Die für den Verkauf bestimmte Menge aus der baden-württembergischen Weinmosternte 2013 beläuft sich auf 2 Mill. hl, wovon 859 000 hl auf Weiß- und 1,14 Mill. hl auf Rotmost entfallen. Sie ist damit nach 2010 (1,87 Mill. hl) die zweitkleinste Weinmosternte der letzten 10 Jahre im Land und entspricht von der Menge her dem Ergebnis von 2003. Damit wurde der Zehnjahresdurchschnitt 2003/2012 (2,35 Mill. hl) um 15 % und das Ernteergebnis von 2012 (2,31 Mill. hl) um 13,5 % unterschritten. Zur Landesernte trugen die württembergischen Weinbaubereiche bei einem durchschnittlichen Ertrag von 82 hl je Hektar (hl/ha) mit 919 000 hl (2003/2012: 1,10 Mill. hl) und die badischen Weinbaubereiche bei einer Flächenleistung im Mittel aller Rebsorten von 70 hl/ha mit 1,08 Mill. hl (2003/2012: 1,25 Mill. hl) bei.

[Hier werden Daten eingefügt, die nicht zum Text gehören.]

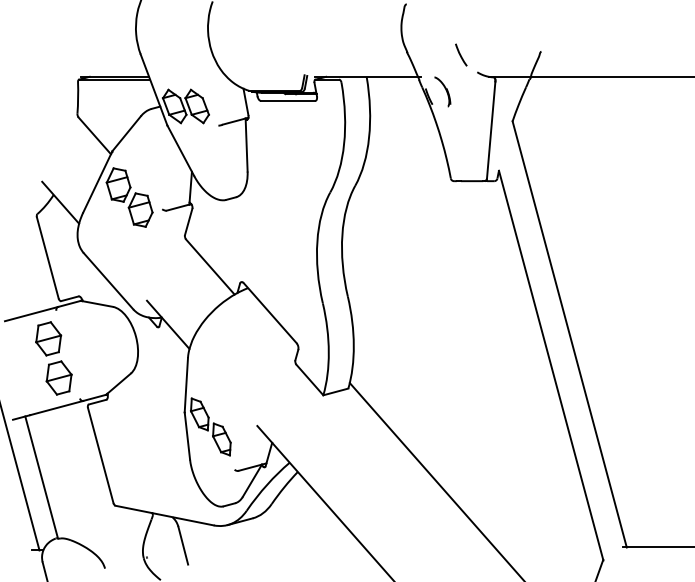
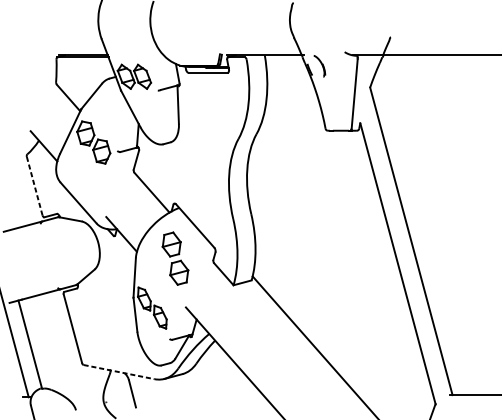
line: (461, 54) -> (333, 39), removed
line: (47, 257) -> (34, 185), solid -> dashed
part: (53, 358) -> (175, 258), moved
line: (165, 515) -> (119, 372), solid -> dashed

Auch bei den einzelnen Rebsorten bestehen ausgeprägte Ertragsunterschiede. Allerdings kommt hinsichtlich der Erntemengen mit den Rebflächenentwicklungen ein weiterer, meist entscheidenderer Faktor hinzu. An Weißmosten wurden in Baden insgesamt 644 000 hl geherbstet, 10,2 % weniger als im langjährigen Mittel. Insbesondere Riesling (−31,3 %) und Gutedel (−11,8 %) verzeichneten Rückgänge. Die rückläufige Erntemenge bei Müller-Thurgau (−9,3 %) war einzig der Anbaueinschränkung geschuldet. Sowohl der Ruländer (−4,6 %) als auch der Weiße Burgunder (+1,4 %) profitierten dagegen vom positiven Anbautrend und konnten so Ertragsausfälle zumindest teilweise kompensieren. An Rotmosten konnten im Anbaugebiet Baden 434 000 hl, darunter 360 000 hl Spätburgunder geherbstet werden. Gegenüber den langjährigen Durchschnitten bedeutete dies Einbußen um 18 bzw. 20 %.

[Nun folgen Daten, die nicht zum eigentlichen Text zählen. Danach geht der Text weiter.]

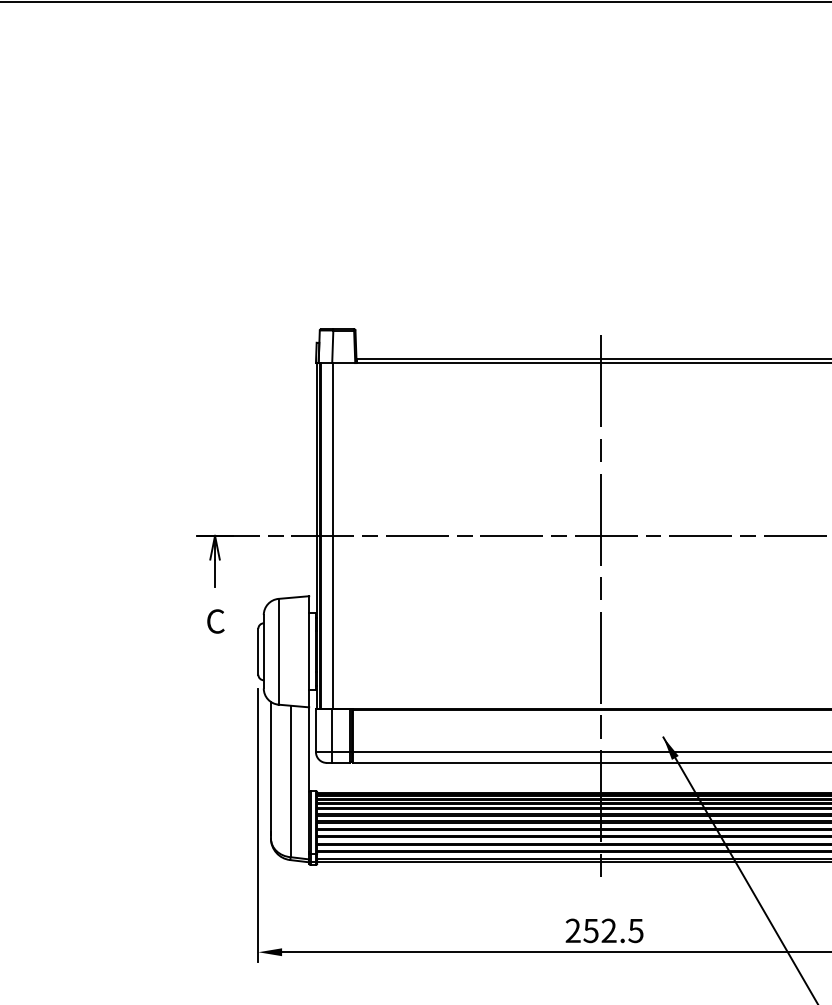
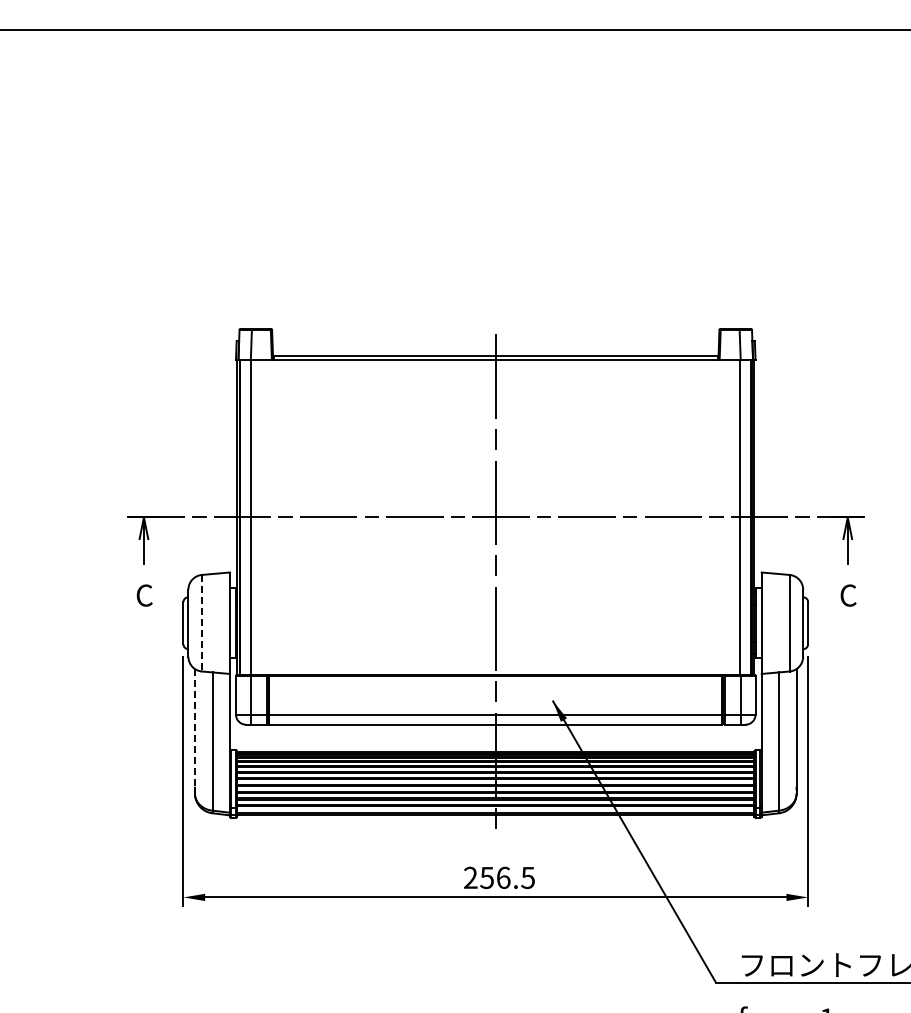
line: (278, 652) -> (201, 623), solid -> dashed
line: (270, 766) -> (194, 727), solid -> dashed
text: (609, 930) -> (503, 877), 252.5 -> 256.5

In Württemberg wurde 17,3 % weniger an Rotmosten (704 000 hl) als im Mittel der Jahre 2003/2012 eingebracht. Insbesondere der Trollinger (−26,9 %) und der Schwarzriesling (−21,5 %) waren rückläufig. Der Lemberger (−13,8 %) und der Spätburgunder (−8,6 %) konnten die Mindererträge infolge der stabilen Anbauentwicklung etwas abmildern. Bei den Weißmosten (215 000 hl; −14,8 %) im württembergischen Anbaugebiet wurden die langjährigen Durchschnittsernten ebenfalls verfehlt, so beispielsweise beim Riesling mit einem Minus von 17,9 %.

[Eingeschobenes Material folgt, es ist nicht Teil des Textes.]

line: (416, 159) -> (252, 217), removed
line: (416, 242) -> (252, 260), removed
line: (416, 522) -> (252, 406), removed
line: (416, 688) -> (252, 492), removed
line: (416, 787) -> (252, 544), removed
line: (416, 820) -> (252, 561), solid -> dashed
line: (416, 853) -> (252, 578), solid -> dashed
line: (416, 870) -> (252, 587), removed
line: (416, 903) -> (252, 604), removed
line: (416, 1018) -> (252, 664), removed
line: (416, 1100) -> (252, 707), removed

23 Liter heimischer Wein je Erwachsener in Baden-Württemberg produziert

Die Kellermeister in Württemberg und Baden bereiteten aus der Weinmosternte 2013 insgesamt 1,99 Mill. hl Wein. Zum Vergleich: Rein rechnerisch entfallen beim Weinjahrgang 2013 – das sind 199 Mill. Liter Wein – auf jeden der 8,74 Mill. Einwohner4 im Südwesten im Alter von über 18 Jahren knapp 23 Liter Wein. Das entspricht rund 30 Flaschen à 0,75 Liter.

In »normalen« Jahren wird ein Fünftel bis ein Viertel der Weinmenge aus heimischer Erzeugung als Prädikatsweine (zum Beispiel Kabinett, Spätlese) vermarktet. Lediglich in herausragenden Spitzenjahrgängen wie 2003 (65 %) und 1997 (40 %) entfallen deutlich größere Anteile auf dieses Segment.

1 Hartmann, Anette: »Württembergischer Trollinger und badischer Spätburgunder«, in: »Statistisches Monatsheft Baden-Württemberg 10/2009«, S. 32 ff.

2 Die Kosten einer Neuanlage belaufen sich auf ca. 25 000 Euro je Hektar. Hinzu kommen etwa 850 Arbeitsstunden für die Erstellung einer Junganlage bis zum 3. Standjahr.

3 Die Kreuzung der Sorten Blaufränkisch und Teinturier du Cher wurde 1970 von der Staatlichen Lehr- und Versuchsanstalt für Wein- und Obstbau in Weinsberg vorgestellt. Der Sortenschutz wurde am 24.01.2001 beim Bundessortenamt bewilligt.

4 Stand: Bevölkerungsfortschreibung zum 31.12.2012 auf Basis des Zensus 2011.